A. Efeitos da aplicada superexpressão HSPA1A no mRNA HSPA1A e os níveis de proteína total de Hsp72 em UM-UC10 e células UM-UC13. As células foram transduzidas de forma estável com uma construção de expressão de lentivírus HSPA1A, e níveis HSPA1A foram medidas por RT-PCR quantitativo. Média ± SEM, n = 3. RQ = quantidade relativa (a GAPDH). Os níveis de proteína foram medidas através de imunotransferência. Blots são representativos de duas experiências independentes. B. Efeitos da HSPA1A sobreexpressão em morte celular induzida por bortezomib. As células transduzidas com vector vazio (NT) ou com a construção de expressão HSPA1A foram expostas a 30 nM de bortezomib durante 24 h e a integridade da membrana do plasma foi medida pela absorção de azul de tripano. (A presença de SDP na construção de expressão impedido a utilização do ensaio de morte celular /FACS PI.) Média ± SEM, n = 3. *, P 0,02. C. knockdown de HSPA1B em células de UM-UC10. Painel esquerdo, as eficiências de knockdown de ARNsi contra HSPA1A, HSPA1B, ou ambas as isoformas conforme medido por RT-PCR quantitativo após exposição a 30 nM bortezomib durante 6 h. RQ = quantidade relativa (a GAPDH). Painel da direita, correspondente knockdown dos níveis de proteína HSP72 por as sequências de siRNA diferença após exposição a 30 nM BZ durante 14 h. Os dados são representativos de duas experiências independentes. D. Efeito da HSPA1B knockdown na morte celular induzida por bortezomib em células de UM-UC10. Após 72 h knockdown, as células foram expostas a 30 nM de bortezomib, durante 24 h e a morte celular medida por análise de PI /FACS. Os valores representam a média ± EP (n = 3). * P . 0,01
Cell-induzida bortezomib Hsp72 indução inibe a morte
Para determinar mais directamente se induzida por bortezomibe Hsp72 upregulation promovido resistência, que bateu de forma estável para baixo Hsp72 em 253JB-V células resistentes-bortezomib utilizando um vector lentiviral shRNA (Fig. 5A).
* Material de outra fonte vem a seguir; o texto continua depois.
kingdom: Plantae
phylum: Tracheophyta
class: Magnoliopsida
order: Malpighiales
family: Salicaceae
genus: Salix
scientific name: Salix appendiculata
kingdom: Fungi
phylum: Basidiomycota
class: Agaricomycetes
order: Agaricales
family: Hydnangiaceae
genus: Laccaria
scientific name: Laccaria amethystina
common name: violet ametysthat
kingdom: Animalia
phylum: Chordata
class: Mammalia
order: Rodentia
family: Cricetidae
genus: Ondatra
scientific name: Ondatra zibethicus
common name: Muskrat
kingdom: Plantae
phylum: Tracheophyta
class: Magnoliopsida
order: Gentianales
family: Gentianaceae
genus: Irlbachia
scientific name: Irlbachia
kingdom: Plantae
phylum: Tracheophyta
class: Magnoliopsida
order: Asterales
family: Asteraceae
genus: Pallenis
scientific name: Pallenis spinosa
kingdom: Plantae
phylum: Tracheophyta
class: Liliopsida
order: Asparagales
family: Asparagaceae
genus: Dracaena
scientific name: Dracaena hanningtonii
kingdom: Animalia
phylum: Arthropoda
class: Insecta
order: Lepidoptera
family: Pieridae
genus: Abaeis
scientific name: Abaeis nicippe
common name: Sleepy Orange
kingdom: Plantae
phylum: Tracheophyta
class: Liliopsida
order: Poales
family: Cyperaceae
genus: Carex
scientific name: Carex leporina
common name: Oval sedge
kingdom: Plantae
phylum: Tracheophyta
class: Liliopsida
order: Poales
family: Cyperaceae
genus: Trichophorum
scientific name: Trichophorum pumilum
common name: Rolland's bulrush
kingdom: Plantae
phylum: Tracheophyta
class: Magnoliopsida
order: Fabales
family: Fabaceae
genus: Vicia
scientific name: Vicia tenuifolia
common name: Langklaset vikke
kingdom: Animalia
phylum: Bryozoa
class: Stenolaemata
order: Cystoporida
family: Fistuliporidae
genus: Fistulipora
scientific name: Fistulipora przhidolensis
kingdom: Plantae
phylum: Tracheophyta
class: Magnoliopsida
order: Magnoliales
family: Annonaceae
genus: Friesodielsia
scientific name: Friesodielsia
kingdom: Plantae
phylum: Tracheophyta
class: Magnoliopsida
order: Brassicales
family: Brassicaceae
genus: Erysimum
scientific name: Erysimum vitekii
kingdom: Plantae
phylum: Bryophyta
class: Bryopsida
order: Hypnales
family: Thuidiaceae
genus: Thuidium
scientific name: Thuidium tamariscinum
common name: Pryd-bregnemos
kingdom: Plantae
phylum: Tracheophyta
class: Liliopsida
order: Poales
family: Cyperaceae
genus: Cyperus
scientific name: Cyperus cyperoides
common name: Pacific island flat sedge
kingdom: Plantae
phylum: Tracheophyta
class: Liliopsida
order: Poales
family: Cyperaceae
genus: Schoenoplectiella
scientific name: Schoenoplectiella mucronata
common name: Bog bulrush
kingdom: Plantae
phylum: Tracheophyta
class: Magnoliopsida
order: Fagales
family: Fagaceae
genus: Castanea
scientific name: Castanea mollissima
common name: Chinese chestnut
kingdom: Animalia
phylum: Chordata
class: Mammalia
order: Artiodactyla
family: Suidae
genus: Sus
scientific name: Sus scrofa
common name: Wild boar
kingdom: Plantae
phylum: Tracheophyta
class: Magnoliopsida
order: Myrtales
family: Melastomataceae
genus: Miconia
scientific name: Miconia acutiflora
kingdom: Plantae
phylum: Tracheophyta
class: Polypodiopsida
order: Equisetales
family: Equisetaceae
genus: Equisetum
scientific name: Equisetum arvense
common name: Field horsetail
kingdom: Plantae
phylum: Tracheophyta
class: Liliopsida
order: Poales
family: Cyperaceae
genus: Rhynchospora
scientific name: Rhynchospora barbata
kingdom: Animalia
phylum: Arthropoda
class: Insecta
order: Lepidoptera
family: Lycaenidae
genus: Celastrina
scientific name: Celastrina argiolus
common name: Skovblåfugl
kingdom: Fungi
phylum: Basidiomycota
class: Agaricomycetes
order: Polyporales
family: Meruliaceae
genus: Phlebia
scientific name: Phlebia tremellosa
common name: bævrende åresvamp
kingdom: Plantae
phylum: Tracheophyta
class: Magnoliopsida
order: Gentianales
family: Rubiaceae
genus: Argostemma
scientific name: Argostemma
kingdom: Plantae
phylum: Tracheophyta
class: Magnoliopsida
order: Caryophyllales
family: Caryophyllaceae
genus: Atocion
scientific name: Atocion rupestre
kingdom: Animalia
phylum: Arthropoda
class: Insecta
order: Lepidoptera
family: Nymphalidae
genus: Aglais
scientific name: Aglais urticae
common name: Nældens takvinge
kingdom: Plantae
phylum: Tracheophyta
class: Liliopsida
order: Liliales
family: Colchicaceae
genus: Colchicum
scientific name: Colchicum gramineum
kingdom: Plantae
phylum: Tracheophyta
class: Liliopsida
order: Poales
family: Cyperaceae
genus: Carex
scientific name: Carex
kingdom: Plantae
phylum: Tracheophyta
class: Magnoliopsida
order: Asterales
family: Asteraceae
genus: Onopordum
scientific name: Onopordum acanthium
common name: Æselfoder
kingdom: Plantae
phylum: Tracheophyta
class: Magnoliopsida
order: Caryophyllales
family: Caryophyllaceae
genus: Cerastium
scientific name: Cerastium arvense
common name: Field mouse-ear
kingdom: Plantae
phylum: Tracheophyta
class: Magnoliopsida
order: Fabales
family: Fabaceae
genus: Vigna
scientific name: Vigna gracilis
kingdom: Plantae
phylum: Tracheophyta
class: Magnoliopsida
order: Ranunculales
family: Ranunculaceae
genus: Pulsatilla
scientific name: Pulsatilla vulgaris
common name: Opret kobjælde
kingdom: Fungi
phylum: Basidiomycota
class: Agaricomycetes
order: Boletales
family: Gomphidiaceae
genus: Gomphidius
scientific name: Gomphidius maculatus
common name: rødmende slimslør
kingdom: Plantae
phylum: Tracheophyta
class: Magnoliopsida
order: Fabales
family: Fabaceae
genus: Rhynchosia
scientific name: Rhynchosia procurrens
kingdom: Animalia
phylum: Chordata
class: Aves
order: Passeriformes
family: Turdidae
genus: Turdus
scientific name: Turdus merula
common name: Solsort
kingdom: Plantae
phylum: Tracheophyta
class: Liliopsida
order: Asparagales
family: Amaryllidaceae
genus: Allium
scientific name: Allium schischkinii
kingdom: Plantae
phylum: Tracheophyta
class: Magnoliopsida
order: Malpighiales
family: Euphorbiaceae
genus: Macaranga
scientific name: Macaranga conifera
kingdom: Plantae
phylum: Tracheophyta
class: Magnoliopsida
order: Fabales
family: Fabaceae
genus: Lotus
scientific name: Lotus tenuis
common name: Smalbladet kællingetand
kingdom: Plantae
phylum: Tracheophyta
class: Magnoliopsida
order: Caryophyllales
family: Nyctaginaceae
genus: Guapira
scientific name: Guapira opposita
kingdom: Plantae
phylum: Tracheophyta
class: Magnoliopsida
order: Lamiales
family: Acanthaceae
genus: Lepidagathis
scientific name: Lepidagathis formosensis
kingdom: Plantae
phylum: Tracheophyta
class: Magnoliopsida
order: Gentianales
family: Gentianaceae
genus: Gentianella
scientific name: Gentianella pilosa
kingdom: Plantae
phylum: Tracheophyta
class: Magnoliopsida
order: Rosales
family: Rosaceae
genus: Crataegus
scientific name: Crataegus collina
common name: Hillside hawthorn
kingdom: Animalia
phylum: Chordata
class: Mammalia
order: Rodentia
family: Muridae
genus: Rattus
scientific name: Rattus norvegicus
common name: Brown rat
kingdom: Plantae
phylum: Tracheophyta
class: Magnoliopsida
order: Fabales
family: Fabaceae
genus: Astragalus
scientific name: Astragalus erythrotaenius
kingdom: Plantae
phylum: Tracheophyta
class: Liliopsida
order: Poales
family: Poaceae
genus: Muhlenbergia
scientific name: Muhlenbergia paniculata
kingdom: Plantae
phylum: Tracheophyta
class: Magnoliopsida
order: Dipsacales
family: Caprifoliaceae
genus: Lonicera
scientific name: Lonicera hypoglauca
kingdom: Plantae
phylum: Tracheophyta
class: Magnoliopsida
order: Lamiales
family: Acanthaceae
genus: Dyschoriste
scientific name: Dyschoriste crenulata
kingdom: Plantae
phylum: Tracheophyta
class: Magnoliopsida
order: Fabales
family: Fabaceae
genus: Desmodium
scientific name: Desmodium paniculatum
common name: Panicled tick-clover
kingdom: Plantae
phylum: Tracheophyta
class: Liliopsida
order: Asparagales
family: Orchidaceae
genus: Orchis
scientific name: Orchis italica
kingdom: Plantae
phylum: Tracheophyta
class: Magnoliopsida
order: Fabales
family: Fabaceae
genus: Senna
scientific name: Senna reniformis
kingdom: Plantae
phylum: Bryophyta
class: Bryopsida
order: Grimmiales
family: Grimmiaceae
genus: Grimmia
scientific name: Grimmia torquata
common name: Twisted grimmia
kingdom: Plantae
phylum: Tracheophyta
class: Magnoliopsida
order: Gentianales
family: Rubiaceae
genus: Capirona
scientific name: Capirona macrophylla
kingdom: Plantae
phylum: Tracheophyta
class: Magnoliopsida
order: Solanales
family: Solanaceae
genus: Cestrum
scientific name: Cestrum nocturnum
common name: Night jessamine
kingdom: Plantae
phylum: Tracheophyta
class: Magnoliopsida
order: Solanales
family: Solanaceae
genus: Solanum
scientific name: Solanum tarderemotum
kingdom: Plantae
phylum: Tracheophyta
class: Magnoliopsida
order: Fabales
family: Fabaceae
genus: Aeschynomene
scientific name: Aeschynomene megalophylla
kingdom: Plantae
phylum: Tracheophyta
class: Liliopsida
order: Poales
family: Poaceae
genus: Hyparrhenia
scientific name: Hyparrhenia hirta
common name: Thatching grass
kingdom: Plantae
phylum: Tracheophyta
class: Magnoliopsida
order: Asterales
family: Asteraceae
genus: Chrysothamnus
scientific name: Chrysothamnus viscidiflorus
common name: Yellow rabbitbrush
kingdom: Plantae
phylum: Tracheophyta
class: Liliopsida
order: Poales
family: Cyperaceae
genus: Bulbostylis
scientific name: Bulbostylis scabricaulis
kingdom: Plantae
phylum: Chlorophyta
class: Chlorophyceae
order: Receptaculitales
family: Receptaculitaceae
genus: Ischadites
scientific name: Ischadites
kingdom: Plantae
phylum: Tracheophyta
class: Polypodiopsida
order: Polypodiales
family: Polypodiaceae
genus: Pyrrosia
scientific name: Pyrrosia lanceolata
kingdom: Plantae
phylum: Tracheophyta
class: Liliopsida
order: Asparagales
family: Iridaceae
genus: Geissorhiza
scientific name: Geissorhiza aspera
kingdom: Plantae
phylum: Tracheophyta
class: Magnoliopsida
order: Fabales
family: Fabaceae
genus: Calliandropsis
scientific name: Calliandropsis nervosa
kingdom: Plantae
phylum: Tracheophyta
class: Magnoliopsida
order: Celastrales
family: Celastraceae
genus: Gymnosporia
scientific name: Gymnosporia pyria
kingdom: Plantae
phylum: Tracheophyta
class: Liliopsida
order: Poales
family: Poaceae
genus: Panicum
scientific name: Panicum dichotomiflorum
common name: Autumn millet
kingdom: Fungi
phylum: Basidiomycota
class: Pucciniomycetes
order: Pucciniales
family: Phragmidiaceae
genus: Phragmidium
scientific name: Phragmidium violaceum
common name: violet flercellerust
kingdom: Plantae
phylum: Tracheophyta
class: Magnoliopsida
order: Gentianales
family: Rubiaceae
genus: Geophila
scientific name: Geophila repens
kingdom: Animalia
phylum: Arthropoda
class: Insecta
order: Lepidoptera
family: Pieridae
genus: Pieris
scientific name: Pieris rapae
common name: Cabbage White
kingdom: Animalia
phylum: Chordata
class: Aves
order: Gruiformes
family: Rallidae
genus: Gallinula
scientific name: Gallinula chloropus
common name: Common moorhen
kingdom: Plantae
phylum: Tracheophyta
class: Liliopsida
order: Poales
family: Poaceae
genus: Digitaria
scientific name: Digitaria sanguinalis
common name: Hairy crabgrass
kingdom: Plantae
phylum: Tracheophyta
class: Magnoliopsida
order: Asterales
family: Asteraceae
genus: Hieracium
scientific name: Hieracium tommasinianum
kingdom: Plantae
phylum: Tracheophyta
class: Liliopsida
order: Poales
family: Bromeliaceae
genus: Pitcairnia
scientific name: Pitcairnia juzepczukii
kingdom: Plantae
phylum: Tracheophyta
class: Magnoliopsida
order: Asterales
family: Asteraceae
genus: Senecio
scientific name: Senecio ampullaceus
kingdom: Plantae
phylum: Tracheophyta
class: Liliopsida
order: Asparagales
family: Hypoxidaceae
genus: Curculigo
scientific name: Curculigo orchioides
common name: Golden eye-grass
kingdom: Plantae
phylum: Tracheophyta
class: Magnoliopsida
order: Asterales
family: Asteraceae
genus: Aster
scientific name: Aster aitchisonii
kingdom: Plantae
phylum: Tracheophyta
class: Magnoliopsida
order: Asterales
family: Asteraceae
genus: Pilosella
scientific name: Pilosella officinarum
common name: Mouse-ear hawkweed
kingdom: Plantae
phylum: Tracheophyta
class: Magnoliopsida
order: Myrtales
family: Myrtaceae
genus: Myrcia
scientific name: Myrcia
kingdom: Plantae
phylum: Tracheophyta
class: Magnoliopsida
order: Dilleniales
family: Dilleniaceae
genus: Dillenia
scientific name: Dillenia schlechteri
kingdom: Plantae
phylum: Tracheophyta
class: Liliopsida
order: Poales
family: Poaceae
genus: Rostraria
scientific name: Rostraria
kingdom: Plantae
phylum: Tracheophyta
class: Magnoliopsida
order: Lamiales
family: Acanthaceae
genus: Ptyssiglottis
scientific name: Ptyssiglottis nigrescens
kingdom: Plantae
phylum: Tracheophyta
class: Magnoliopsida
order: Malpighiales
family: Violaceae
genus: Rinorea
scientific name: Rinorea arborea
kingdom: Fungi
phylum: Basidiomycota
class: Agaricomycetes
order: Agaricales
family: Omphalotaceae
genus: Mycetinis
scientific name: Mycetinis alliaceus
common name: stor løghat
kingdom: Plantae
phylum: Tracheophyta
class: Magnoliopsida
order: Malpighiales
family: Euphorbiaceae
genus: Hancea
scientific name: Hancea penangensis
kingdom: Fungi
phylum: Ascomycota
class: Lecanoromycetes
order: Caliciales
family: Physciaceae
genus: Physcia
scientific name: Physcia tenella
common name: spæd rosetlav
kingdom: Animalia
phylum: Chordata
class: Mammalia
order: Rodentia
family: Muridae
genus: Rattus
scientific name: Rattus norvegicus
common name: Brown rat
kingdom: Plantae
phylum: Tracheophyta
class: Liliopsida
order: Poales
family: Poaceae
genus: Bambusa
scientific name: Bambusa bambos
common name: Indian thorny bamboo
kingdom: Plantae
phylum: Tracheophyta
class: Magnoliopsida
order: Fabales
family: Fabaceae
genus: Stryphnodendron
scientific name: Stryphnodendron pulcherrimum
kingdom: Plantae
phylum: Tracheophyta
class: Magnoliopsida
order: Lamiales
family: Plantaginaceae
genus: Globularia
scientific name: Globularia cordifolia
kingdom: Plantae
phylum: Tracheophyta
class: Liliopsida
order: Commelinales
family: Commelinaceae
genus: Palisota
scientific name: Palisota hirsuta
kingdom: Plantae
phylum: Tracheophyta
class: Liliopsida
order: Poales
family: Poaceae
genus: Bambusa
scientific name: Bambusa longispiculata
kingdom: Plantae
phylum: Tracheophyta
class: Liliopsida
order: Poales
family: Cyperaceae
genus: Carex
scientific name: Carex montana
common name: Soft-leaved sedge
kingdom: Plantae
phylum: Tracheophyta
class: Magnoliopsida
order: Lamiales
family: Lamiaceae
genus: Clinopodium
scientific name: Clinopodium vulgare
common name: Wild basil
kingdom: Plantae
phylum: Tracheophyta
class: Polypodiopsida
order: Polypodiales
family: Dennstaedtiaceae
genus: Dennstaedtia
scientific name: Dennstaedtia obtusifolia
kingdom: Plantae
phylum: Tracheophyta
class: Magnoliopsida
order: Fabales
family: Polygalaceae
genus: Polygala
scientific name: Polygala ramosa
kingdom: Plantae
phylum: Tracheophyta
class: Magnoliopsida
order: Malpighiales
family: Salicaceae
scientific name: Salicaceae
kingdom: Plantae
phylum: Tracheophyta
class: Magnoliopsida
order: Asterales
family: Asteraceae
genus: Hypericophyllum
Os níveis basais HSPA1A ARNm foram reduzidas em mais de 75% nas células, mas a supressão de ARNm HSPA1A (Fig. 5A. painel superior) e a proteína Hsp72 shRNA-mediada (Fig. 5A, painel inferior) foi menos impressionantes após a exposição ao bortezomib, presumivelmente porque o inibidor de proteassoma produziu uma forte sobre-regulação de tais Hsp72. No entanto, estável knockdown Hsp72 melhorado significativamente a perda induzida por bortezomibe da integridade da membrana plasmática tal como medido por absorção de iodeto de propidio (Fig. 5B). Estudos anteriores concluíram que a indução Hsp72 desempenha uma função citoprotectora na resposta ao stress integrada (ISR) por lisossomas estabilizadores [29]. Como tal, foram comparados os efeitos de bortezomib sobre a integridade lisossomal nas células 253JB-V transduzidas com vector de controlo (253JB V-NT) ou o construto shRNA KD9 HSPA1A-específica. Bortezomib teve pouco ou nenhum efeito na integridade lisossomal nas células 253JB V-NT induzida, mas a perda de forte, dependente da concentração da integridade lisossomal nas células 253JB-V-KD9 (Figura 5C). Em conjunto, estes resultados confirmam que as funções de indução de pct72 induzida por bortezomibe para promover a integridade lisossomal e para inibir a morte celular.